Change listing data

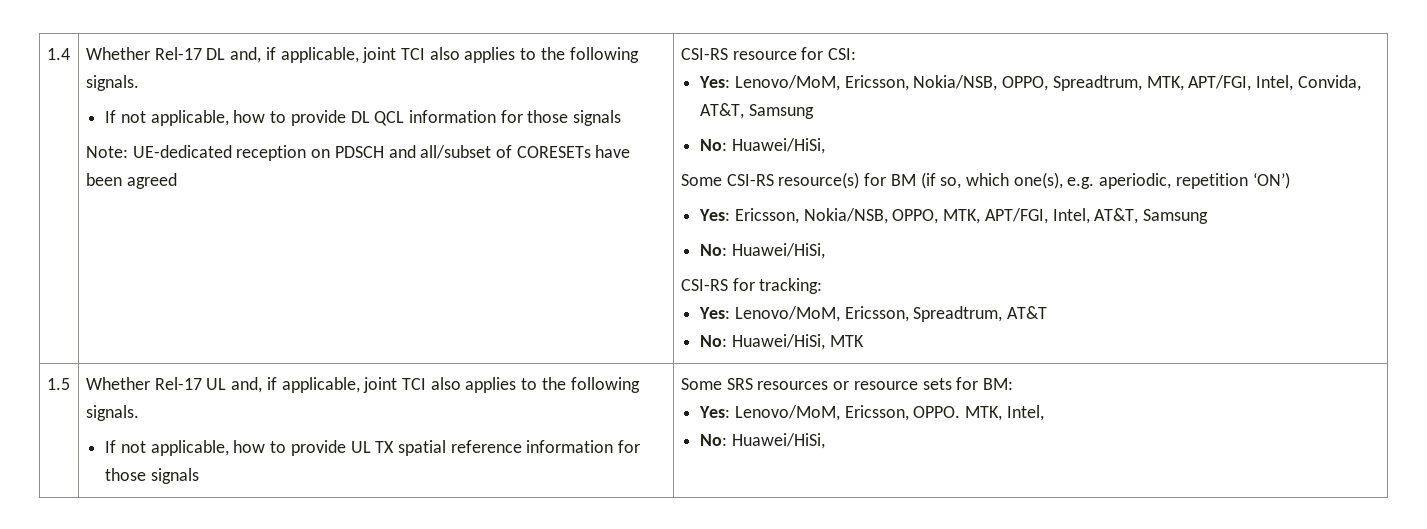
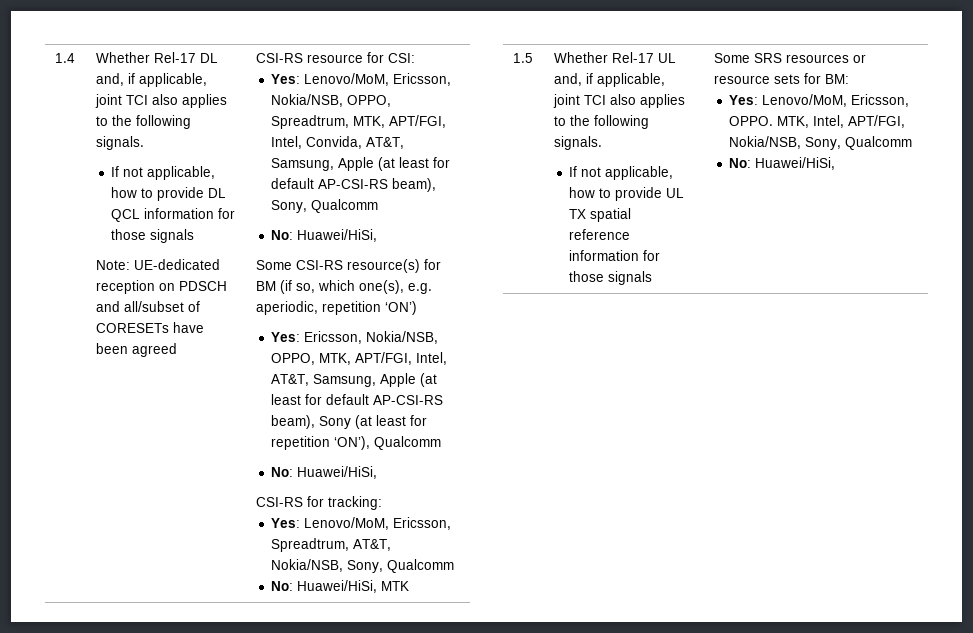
[748,104,814,119] Samsung -> [271,157,451,171] [271,178,437,192] [271,199,379,213] Samsung, Apple (at least for default AP-CSI-RS beam), Sony, Qualcomm
[1142,209,1208,224] Samsung -> [313,373,438,387] [271,394,444,405] [271,415,428,429] [271,436,442,450] Samsung, Apple (at least for default AP-CSI-RS beam), Sony (at least for repetition ‘ON’), Qualcomm
[1007,306,1048,319] AT&T -> [353,539,392,551] [271,559,455,573] AT&T, Nokia/NSB, Sony, Qualcomm
(1044, 413) none -> [848,115,906,128] [729,136,913,150] APT/FGI, Nokia/NSB, Sony, Qualcomm

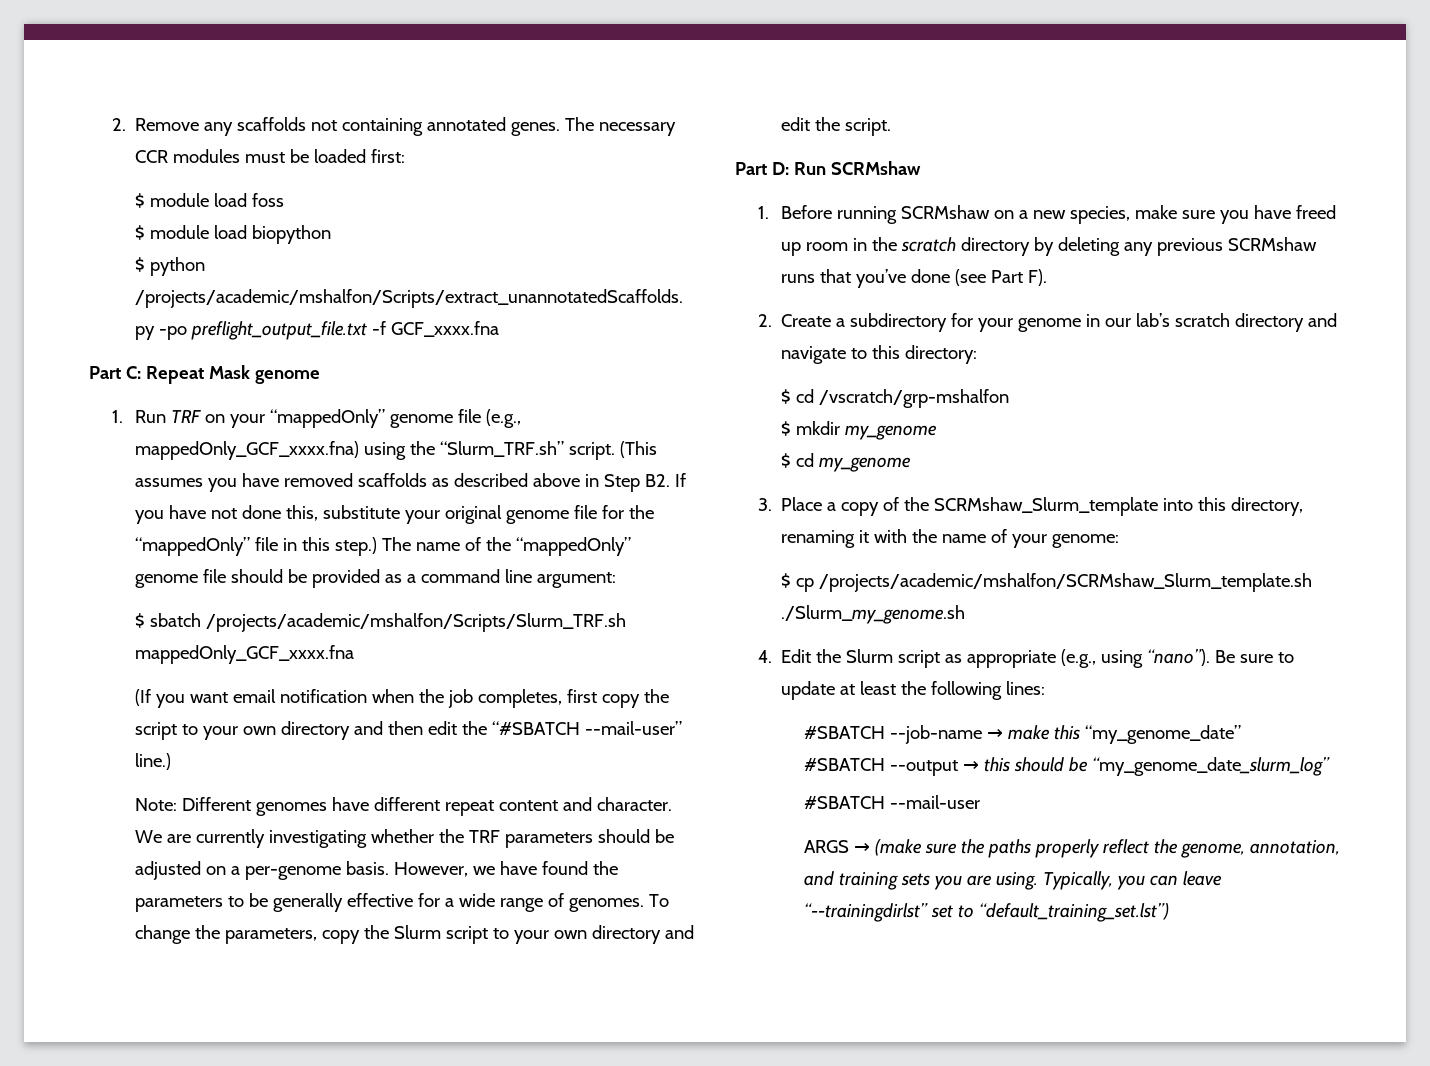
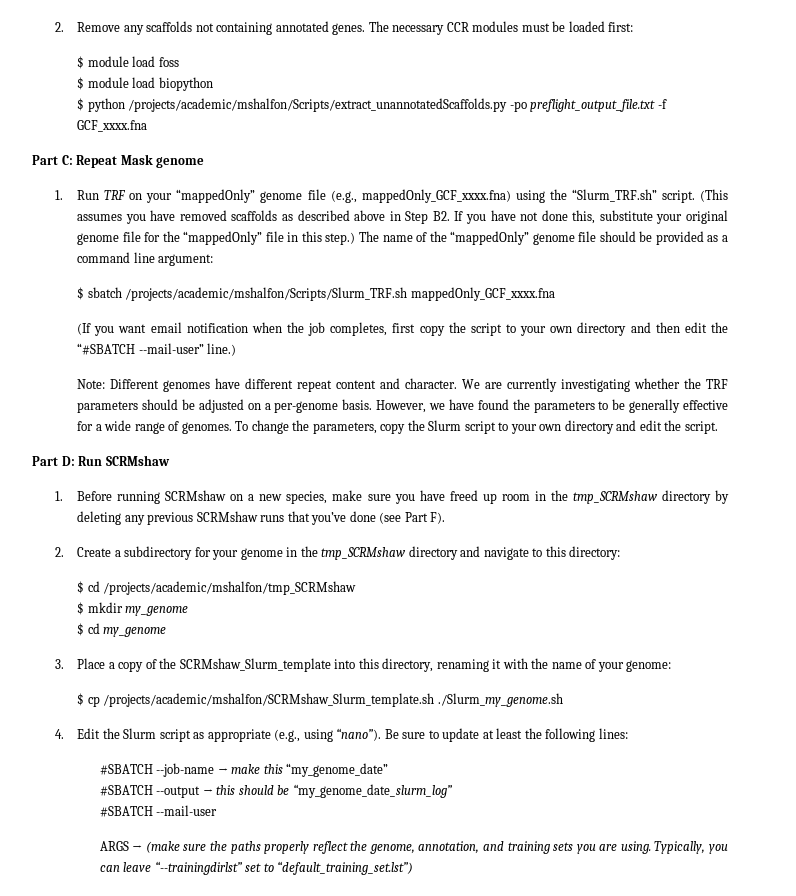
[901,237,957,252] scratch -> [572,491,658,504] tmp_SCRMshaw
[1105,313,1231,327] our lab’s scratch -> [300,546,407,560] the tmp_SCRMshaw
[819,389,1010,408] /vscratch/grp-mshalfon -> [103,581,357,595] /projects/academic/mshalfon/tmp_SCRMshaw

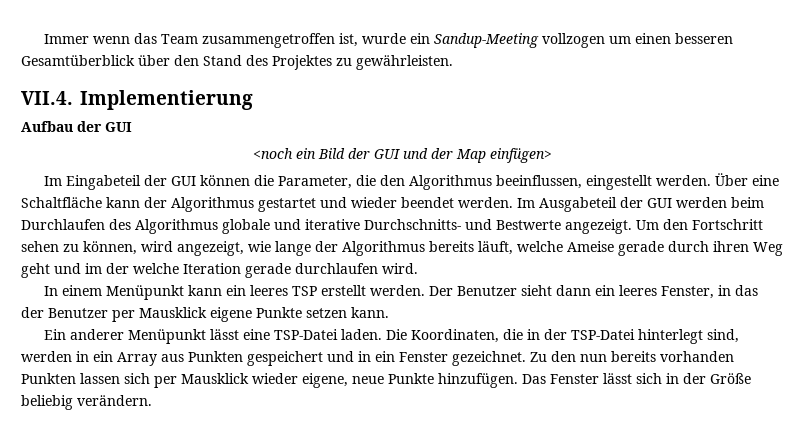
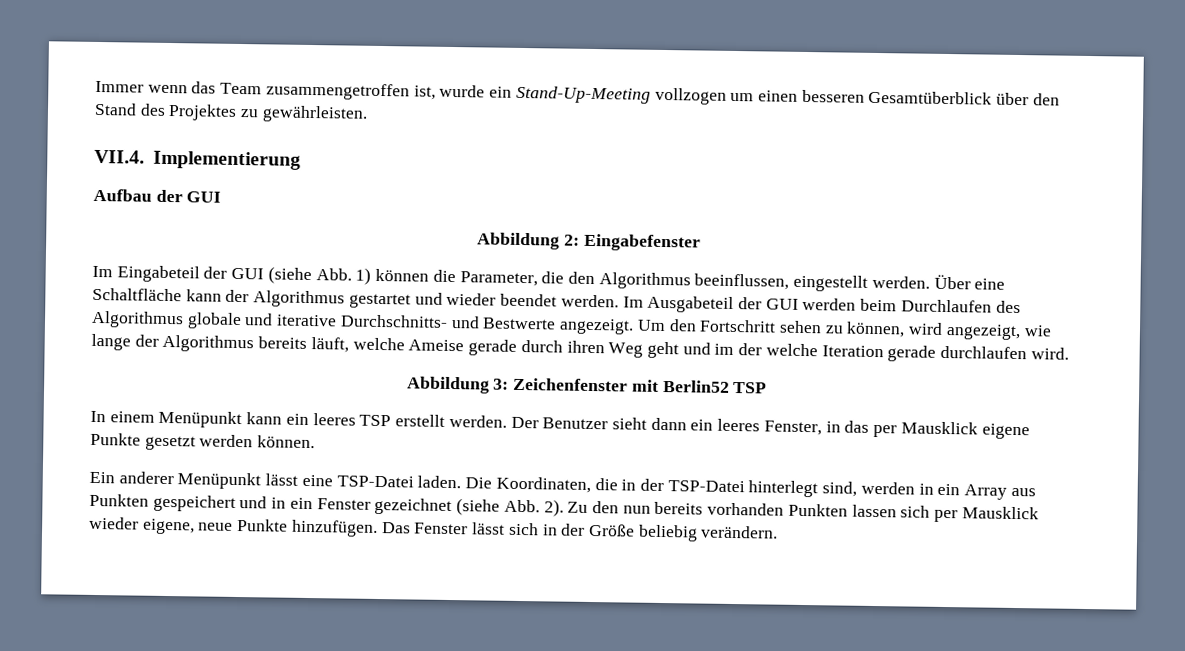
[434,33,540,48] Sandup-Meeting -> [515,85,651,104] Stand-Up-Meeting
[252,148,552,163] <noch ein Bild der GUI und der Map einfügen> -> [477,232,701,252] Abbildung 2: Eingabefenster
(197, 181) none -> [267,266,372,285] (siehe Abb. 1)
(418, 268) none -> [406,376,768,394] // Abbildung 3: Zeichenfenster mit Berlin52 TSP
[21,307,108,318] der Benutzer -> (870, 426) none
[306,307,389,318] setzen kann. -> [144,434,316,451] gesetzt werden können.
[452,351,526,366] gezeichnet. -> [374,497,564,517] gezeichnet (siehe Abb. 2).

| YOUR ASSIGNMENT |
Word for word, return the records shown above without their pictures.

| ANSWER TO THE PROBLEM |
[748,104,814,119] Samsung -> [271,157,451,171] [271,178,437,192] [271,199,379,213] Samsung, Apple (at least for default AP-CSI-RS beam), Sony, Qualcomm
[1142,209,1208,224] Samsung -> [313,373,438,387] [271,394,444,405] [271,415,428,429] [271,436,442,450] Samsung, Apple (at least for default AP-CSI-RS beam), Sony (at least for repetition ‘ON’), Qualcomm
[1007,306,1048,319] AT&T -> [353,539,392,551] [271,559,455,573] AT&T, Nokia/NSB, Sony, Qualcomm
(1044, 413) none -> [848,115,906,128] [729,136,913,150] APT/FGI, Nokia/NSB, Sony, Qualcomm

[901,237,957,252] scratch -> [572,491,658,504] tmp_SCRMshaw
[1105,313,1231,327] our lab’s scratch -> [300,546,407,560] the tmp_SCRMshaw
[819,389,1010,408] /vscratch/grp-mshalfon -> [103,581,357,595] /projects/academic/mshalfon/tmp_SCRMshaw

[434,33,540,48] Sandup-Meeting -> [515,85,651,104] Stand-Up-Meeting
[252,148,552,163] <noch ein Bild der GUI und der Map einfügen> -> [477,232,701,252] Abbildung 2: Eingabefenster
(197, 181) none -> [267,266,372,285] (siehe Abb. 1)
(418, 268) none -> [406,376,768,394] // Abbildung 3: Zeichenfenster mit Berlin52 TSP
[21,307,108,318] der Benutzer -> (870, 426) none
[306,307,389,318] setzen kann. -> [144,434,316,451] gesetzt werden können.
[452,351,526,366] gezeichnet. -> [374,497,564,517] gezeichnet (siehe Abb. 2).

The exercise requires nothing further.